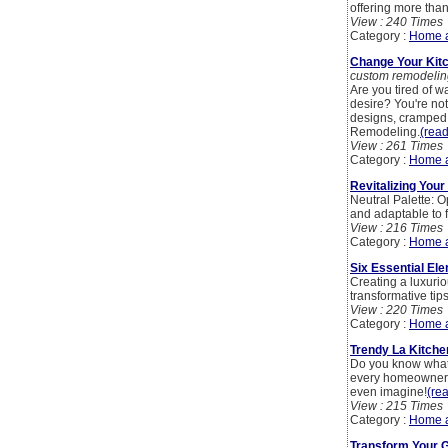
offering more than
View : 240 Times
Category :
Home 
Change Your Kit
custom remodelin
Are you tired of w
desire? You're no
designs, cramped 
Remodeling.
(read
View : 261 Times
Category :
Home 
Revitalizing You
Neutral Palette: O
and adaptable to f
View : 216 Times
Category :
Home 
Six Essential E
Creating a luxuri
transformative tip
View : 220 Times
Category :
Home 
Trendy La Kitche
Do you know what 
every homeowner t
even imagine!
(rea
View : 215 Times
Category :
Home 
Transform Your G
# # # #
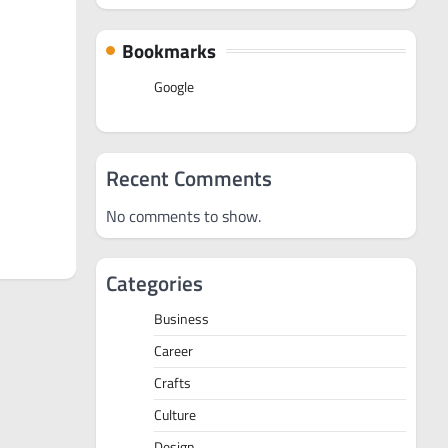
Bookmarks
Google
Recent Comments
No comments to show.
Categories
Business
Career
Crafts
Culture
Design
# # # #
# THE PROBLEM:
All that belongs in your answer is the stretch of entries above from the line with "Are you tired of w" through the line with "Transform Your G", printed exactly.

# EXERCISE ANSWER:
Are you tired of w
desire? You're no
designs, cramped 
Remodeling.
(read
View : 261 Times
Category :
Home 
Revitalizing You
Neutral Palette: O
and adaptable to f
View : 216 Times
Category :
Home 
Six Essential E
Creating a luxuri
transformative tip
View : 220 Times
Category :
Home 
Trendy La Kitche
Do you know what 
every homeowner t
even imagine!
(rea
View : 215 Times
Category :
Home 
Transform Your G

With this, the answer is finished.